» **TASK INSTRUCTIONS**:
With pictures left out, retype the lines from the start of the records through the one that contains "4.1. The NiDEM model".
+++
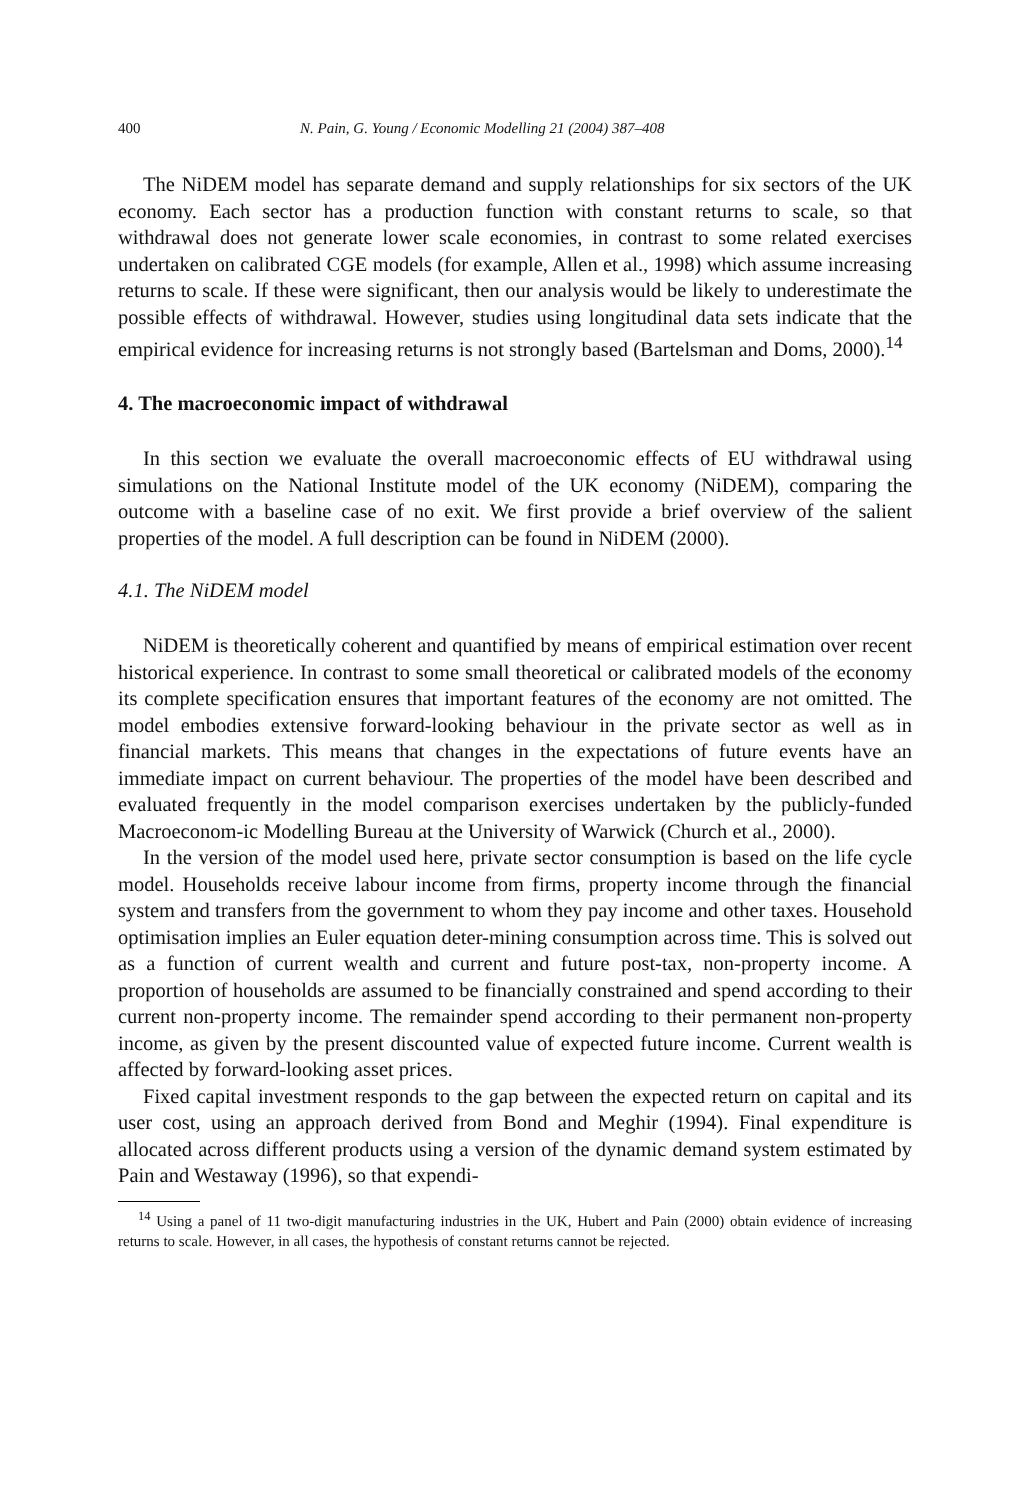400 N. Pain, G. Young / Economic Modelling 21 (2004) 387–408
The NiDEM model has separate demand and supply relationships for six sectors of the UK economy. Each sector has a production function with constant returns to scale, so that withdrawal does not generate lower scale economies, in contrast to some related exercises undertaken on calibrated CGE models (for example, Allen et al., 1998) which assume increasing returns to scale. If these were significant, then our analysis would be likely to underestimate the possible effects of withdrawal. However, studies using longitudinal data sets indicate that the empirical evidence for increasing returns is not strongly based (Bartelsman and Doms, 2000).<sup>14</sup>
4. The macroeconomic impact of withdrawal
In this section we evaluate the overall macroeconomic effects of EU withdrawal using simulations on the National Institute model of the UK economy (NiDEM), comparing the outcome with a baseline case of no exit. We first provide a brief overview of the salient properties of the model. A full description can be found in NiDEM (2000).
4.1. The NiDEM model
NiDEM is theoretically coherent and quantified by means of empirical estimation over recent historical experience. In contrast to some small theoretical or calibrated models of the economy its complete specification ensures that important features of the economy are not omitted. The model embodies extensive forward-looking behaviour in the private sector as well as in financial markets. This means that changes in the expectations of future events have an immediate impact on current behaviour. The properties of the model have been described and evaluated frequently in the model comparison exercises undertaken by the publicly-funded Macroeconom-ic Modelling Bureau at the University of Warwick (Church et al., 2000).
In the version of the model used here, private sector consumption is based on the life cycle model. Households receive labour income from firms, property income through the financial system and transfers from the government to whom they pay income and other taxes. Household optimisation implies an Euler equation deter-mining consumption across time. This is solved out as a function of current wealth and current and future post-tax, non-property income. A proportion of households are assumed to be financially constrained and spend according to their current non-property income. The remainder spend according to their permanent non-property income, as given by the present discounted value of expected future income. Current wealth is affected by forward-looking asset prices.
Fixed capital investment responds to the gap between the expected return on capital and its user cost, using an approach derived from Bond and Meghir (1994). Final expenditure is allocated across different products using a version of the dynamic demand system estimated by Pain and Westaway (1996), so that expendi-
<sup>14</sup> Using a panel of 11 two-digit manufacturing industries in the UK, Hubert and Pain (2000) obtain evidence of increasing returns to scale. However, in all cases, the hypothesis of constant returns cannot be rejected.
+++
» **SOLUTION TO THIS PROBLEM**:
400 N. Pain, G. Young / Economic Modelling 21 (2004) 387–408
The NiDEM model has separate demand and supply relationships for six sectors of the UK economy. Each sector has a production function with constant returns to scale, so that withdrawal does not generate lower scale economies, in contrast to some related exercises undertaken on calibrated CGE models (for example, Allen et al., 1998) which assume increasing returns to scale. If these were significant, then our analysis would be likely to underestimate the possible effects of withdrawal. However, studies using longitudinal data sets indicate that the empirical evidence for increasing returns is not strongly based (Bartelsman and Doms, 2000).<sup>14</sup>
4. The macroeconomic impact of withdrawal
In this section we evaluate the overall macroeconomic effects of EU withdrawal using simulations on the National Institute model of the UK economy (NiDEM), comparing the outcome with a baseline case of no exit. We first provide a brief overview of the salient properties of the model. A full description can be found in NiDEM (2000).
4.1. The NiDEM model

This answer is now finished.